*DATA SHOWN*
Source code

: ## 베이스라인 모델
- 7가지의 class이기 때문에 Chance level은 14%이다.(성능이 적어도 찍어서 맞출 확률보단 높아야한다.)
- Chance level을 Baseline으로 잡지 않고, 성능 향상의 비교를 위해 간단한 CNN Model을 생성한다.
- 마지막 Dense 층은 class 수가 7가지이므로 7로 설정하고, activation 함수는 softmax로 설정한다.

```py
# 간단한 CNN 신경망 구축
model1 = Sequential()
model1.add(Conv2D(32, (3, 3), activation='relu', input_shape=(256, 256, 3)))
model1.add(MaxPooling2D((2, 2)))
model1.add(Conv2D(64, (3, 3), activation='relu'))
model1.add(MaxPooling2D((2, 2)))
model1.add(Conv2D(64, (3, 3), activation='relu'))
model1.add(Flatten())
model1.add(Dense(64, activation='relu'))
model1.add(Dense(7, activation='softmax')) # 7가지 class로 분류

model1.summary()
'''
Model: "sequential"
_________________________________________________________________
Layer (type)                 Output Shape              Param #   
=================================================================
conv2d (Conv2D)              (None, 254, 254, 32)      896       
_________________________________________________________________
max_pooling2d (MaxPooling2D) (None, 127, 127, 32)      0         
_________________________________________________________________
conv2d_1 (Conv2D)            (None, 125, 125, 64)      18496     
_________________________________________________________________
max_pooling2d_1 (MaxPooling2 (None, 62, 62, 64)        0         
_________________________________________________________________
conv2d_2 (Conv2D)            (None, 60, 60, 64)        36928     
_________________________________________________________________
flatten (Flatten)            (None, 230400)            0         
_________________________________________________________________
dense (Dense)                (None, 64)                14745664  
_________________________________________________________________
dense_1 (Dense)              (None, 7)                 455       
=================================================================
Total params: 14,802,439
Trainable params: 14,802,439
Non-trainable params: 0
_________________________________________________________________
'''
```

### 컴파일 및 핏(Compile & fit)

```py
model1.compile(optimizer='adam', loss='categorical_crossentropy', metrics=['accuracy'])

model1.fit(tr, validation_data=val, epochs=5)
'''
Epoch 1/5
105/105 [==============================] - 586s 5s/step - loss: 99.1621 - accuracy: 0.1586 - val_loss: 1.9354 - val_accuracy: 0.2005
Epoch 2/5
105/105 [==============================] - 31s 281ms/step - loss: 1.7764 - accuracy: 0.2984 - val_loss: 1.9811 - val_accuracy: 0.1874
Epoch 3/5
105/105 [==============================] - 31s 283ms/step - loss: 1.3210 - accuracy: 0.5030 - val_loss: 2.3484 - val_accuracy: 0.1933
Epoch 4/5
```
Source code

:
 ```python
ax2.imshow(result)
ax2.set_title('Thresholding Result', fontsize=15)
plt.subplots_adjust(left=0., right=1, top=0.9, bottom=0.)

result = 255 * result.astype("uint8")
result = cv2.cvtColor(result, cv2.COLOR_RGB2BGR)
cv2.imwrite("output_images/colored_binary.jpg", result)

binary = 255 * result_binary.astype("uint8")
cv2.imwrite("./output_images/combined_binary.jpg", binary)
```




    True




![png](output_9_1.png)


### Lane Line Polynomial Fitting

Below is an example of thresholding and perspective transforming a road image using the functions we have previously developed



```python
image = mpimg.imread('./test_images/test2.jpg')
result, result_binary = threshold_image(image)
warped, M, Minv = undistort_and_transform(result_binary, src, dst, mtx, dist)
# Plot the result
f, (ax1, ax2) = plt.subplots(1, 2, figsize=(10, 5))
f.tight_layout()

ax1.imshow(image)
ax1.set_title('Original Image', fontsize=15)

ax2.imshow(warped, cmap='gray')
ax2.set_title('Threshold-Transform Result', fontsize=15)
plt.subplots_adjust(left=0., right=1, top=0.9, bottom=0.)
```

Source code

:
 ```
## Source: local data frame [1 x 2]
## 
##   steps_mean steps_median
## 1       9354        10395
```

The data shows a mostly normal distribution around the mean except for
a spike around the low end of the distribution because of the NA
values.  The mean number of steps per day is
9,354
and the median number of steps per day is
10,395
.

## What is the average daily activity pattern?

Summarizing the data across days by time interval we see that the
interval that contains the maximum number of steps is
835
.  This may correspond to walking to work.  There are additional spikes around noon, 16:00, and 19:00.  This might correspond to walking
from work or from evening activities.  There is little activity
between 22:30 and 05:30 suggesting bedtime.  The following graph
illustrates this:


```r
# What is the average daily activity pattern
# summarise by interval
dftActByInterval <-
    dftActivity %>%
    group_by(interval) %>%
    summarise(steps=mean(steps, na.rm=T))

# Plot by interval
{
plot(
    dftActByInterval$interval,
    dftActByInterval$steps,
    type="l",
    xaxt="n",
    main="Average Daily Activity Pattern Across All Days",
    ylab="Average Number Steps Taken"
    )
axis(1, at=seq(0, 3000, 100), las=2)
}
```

*ASSIGNMENT*
Only the lines of the data holding the string "There" are wanted; copy each of them.

*TASK RESULT*
.  This may correspond to walking to work.  There are additional spikes around noon, 16:00, and 19:00.  This might correspond to walking
from work or from evening activities.  There is little activity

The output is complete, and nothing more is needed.